Friday, December 01, 2006

Free Trade

Arnold Kling has a good introduction to a topic that we will be discussing shortly, free trade.

The main points of his article can be summarized by this story:

"The surgeon talks about needing to give her house a new coat of paint. Her tennis partner suggests that compared with a typical house painter she probably could do this job better herself. "That's true," the surgeon replies. "I have steady hands, and I work more carefully and efficiently than most painters. But I figured that even though it will take the painters 50 hours to do the house and I could do it in 40, it's still a better use of my time to see patients. I can pay the painters with the money I get from seeing patients for two hours, so in a way I can paint my house in just two hours by sticking to medicine."

This one:

Finally, the tennis partner says. "My brother-in-law had a kidney stone. I was going to recommend that he come to you, but his doctor said that there is a new pill that dissolves some stones. So he doesn't need surgery."

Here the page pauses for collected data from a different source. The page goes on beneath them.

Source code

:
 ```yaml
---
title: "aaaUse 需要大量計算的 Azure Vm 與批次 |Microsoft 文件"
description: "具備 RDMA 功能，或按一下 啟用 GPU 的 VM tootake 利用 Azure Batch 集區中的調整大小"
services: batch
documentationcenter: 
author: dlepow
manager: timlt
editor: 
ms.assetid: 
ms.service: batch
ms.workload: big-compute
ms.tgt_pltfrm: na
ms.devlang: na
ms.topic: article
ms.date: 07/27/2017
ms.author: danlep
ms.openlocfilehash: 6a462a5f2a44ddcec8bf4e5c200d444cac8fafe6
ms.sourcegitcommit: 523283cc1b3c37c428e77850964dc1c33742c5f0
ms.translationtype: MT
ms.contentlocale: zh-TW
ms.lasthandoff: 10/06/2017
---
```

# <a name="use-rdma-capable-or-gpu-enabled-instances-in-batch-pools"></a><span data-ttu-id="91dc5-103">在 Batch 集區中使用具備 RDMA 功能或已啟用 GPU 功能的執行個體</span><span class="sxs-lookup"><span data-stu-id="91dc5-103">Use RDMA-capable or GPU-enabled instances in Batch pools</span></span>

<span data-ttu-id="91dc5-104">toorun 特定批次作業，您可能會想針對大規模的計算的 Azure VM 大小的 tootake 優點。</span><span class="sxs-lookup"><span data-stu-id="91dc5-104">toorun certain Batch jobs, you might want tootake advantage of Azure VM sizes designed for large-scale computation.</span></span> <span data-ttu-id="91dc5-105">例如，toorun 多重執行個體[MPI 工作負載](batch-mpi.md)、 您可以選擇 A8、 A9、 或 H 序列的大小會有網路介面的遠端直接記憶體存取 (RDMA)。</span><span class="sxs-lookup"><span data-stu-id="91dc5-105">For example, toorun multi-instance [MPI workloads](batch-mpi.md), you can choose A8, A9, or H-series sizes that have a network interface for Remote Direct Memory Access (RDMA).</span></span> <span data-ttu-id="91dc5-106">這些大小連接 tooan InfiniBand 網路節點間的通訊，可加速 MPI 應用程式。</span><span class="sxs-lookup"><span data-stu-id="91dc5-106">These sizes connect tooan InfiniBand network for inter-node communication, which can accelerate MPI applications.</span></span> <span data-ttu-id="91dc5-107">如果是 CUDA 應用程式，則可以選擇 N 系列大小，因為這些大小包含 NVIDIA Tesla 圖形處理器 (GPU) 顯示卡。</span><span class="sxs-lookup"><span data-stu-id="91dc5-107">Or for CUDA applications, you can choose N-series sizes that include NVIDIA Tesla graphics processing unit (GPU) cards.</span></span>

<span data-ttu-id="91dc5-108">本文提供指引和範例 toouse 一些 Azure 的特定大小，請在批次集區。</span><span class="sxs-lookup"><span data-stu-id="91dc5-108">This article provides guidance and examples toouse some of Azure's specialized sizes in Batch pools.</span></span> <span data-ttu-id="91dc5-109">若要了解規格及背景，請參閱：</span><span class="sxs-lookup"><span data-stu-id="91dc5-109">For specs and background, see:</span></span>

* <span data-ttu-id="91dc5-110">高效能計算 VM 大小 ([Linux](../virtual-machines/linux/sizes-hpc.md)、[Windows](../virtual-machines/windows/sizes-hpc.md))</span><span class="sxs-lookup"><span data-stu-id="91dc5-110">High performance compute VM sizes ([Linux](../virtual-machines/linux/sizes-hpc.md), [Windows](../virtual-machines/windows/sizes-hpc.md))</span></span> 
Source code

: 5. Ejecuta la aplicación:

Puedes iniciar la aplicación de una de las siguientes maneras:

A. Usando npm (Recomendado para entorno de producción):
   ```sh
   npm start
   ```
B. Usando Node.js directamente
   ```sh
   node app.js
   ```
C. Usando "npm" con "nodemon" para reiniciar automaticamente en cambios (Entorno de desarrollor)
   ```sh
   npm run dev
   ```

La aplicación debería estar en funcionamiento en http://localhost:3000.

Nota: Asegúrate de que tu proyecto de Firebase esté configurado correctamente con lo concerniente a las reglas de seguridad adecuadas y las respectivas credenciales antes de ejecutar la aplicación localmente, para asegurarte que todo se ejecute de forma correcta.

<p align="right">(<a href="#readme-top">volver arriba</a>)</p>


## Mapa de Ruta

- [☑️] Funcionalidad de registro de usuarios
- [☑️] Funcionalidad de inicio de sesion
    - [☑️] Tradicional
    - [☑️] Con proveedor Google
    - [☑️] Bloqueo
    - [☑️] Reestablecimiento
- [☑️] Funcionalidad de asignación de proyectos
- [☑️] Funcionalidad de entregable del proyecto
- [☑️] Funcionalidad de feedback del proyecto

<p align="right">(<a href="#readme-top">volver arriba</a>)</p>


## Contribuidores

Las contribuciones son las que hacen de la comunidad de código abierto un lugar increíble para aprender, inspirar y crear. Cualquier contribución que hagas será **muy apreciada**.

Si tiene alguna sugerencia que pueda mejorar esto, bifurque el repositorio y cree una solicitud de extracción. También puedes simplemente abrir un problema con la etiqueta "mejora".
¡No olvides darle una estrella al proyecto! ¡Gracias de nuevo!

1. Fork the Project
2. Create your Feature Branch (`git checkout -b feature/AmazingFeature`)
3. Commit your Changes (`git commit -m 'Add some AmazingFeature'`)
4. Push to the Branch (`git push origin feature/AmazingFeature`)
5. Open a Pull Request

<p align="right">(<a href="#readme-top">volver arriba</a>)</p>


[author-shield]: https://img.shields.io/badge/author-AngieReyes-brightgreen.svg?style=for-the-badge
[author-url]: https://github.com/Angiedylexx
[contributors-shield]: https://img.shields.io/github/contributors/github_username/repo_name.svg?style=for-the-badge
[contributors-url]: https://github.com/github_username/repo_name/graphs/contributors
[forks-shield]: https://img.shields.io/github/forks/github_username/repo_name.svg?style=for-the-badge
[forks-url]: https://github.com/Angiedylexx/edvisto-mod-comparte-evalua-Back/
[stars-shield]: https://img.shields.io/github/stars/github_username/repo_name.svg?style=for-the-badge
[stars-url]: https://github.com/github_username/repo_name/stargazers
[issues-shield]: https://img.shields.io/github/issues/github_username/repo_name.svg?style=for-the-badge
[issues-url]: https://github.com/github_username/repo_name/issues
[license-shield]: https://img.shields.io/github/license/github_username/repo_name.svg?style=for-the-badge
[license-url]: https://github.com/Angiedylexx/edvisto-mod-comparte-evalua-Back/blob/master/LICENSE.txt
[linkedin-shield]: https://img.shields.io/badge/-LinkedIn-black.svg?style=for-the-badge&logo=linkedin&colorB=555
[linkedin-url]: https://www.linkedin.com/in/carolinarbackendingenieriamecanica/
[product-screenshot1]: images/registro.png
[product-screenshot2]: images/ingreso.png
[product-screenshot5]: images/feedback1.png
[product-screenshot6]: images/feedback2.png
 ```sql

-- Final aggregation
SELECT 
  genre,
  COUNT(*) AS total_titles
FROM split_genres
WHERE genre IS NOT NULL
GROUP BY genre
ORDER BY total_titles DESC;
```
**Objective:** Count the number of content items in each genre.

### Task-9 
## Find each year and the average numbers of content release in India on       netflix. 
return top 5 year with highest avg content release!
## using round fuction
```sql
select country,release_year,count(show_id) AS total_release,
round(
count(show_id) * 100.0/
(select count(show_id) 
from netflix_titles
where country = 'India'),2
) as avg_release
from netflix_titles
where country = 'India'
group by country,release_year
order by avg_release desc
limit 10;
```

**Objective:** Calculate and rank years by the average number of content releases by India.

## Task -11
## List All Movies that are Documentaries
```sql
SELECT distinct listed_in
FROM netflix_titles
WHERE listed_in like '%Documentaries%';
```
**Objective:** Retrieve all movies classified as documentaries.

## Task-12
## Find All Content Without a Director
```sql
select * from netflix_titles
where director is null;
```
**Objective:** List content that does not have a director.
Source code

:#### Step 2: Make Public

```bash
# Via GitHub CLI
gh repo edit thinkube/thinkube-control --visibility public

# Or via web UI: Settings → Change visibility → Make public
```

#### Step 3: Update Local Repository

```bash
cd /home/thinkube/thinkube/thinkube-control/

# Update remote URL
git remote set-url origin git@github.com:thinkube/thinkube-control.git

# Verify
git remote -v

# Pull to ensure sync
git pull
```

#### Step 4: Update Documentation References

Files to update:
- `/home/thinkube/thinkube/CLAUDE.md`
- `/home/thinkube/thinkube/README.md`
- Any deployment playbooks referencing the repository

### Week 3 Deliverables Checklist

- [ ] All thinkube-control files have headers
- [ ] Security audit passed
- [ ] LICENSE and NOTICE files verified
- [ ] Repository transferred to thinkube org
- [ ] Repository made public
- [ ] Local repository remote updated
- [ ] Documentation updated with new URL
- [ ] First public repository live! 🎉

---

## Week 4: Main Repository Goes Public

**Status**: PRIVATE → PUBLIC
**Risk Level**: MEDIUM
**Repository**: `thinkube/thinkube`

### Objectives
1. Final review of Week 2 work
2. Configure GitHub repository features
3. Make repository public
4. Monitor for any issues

And finally, this comment:

"The last anecdote illustrates one of the most subtle benefits from trade. Competition and trade lead to innovation, in this case the development of a drug that reduces the cost and risk of removing kidney stones.
Competition and innovation are not necessarily a benefit for the surgeon. The demand for her services falls to the extent that medication can be used in place of surgery"

Me: Think about this another way. Free trade and technological innovation have destroyed numerous jobs in agriculture over the past century (before the 20th century America had many more jobs in agriculture. I believe the figure is now down to 2%.) But the gains from trade, an exponential increase in food production, vastly outweighed the loss of jobs in that industry. Further, with jobs opening up in industries that American had a comparative advantage in, people migrated towards those new jobs and normal economic development created other jobs. At the end of the day the economy has many more jobs now (at higher pay!) than they did 100 years ago.